* Extract *
************
Participants talked with each other a lot. Their conversation mostly focused on helping each other with how to move and collect books, how to increase the score of the book, and remind their peers what hand cursor they were controlling. We computed the amount of HHI by counting the time duration they talked directly to each other. The results are listed in Table 4.

5 Discussion and Conclusion

We developed a CVE system for the purpose of supporting activity and social engagement for older adults with and without CI. For activity engagement, we designed a motion-based UI using Kinect to involve older adults’ in physical movement, and developed a book-sorting task to involve older adults’ in cognitive activity. For social engagement, we designed collaborative rules to encourage social communication between older adults. Older adults have to collaborate with each other in order to win the game. The system records quantitative data regarding participants’ individual and collaborative performance, their interaction frequency with the CVE system, and logs audio data for offline analysis of their social interaction in the form of conversation.
************
* Data for analysis *
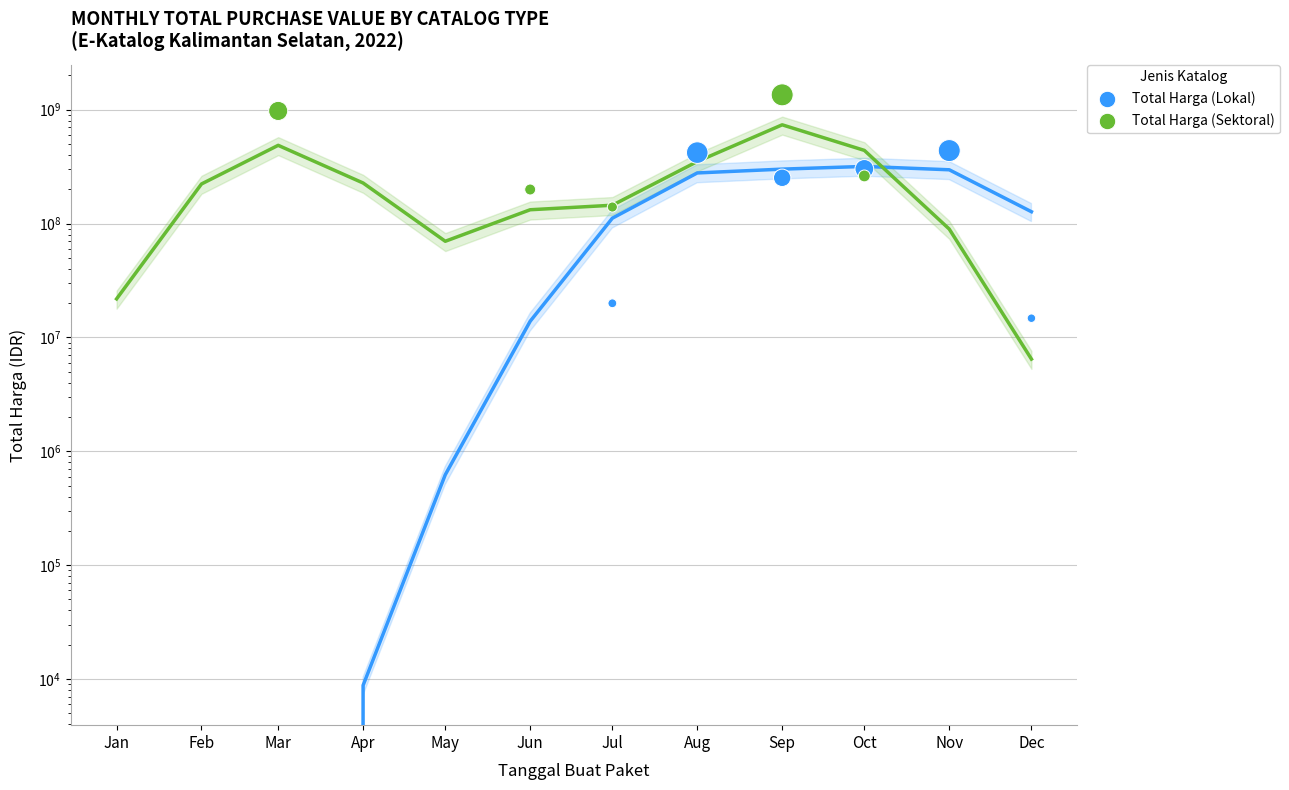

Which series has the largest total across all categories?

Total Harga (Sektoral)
************
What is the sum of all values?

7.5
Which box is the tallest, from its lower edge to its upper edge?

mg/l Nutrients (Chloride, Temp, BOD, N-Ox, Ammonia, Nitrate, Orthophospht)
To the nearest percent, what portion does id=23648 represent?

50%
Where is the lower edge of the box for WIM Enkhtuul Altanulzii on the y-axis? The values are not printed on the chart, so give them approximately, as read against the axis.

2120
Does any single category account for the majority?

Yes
************
* Requirement 1 *
Return the passage of the extract starting at "Participants talked with" and ending at "listed in Table 4.".
* Requirement 2 *
According to the extract, what device did the motion-based UI use to involve older adults in physical movement?

* Written response 1 *
Participants talked with each other a lot. Their conversation mostly focused on helping each other with how to move and collect books, how to increase the score of the book, and remind their peers what hand cursor they were controlling. We computed the amount of HHI by counting the time duration they talked directly to each other. The results are listed in Table 4.

* Written response 2 *
Kinect.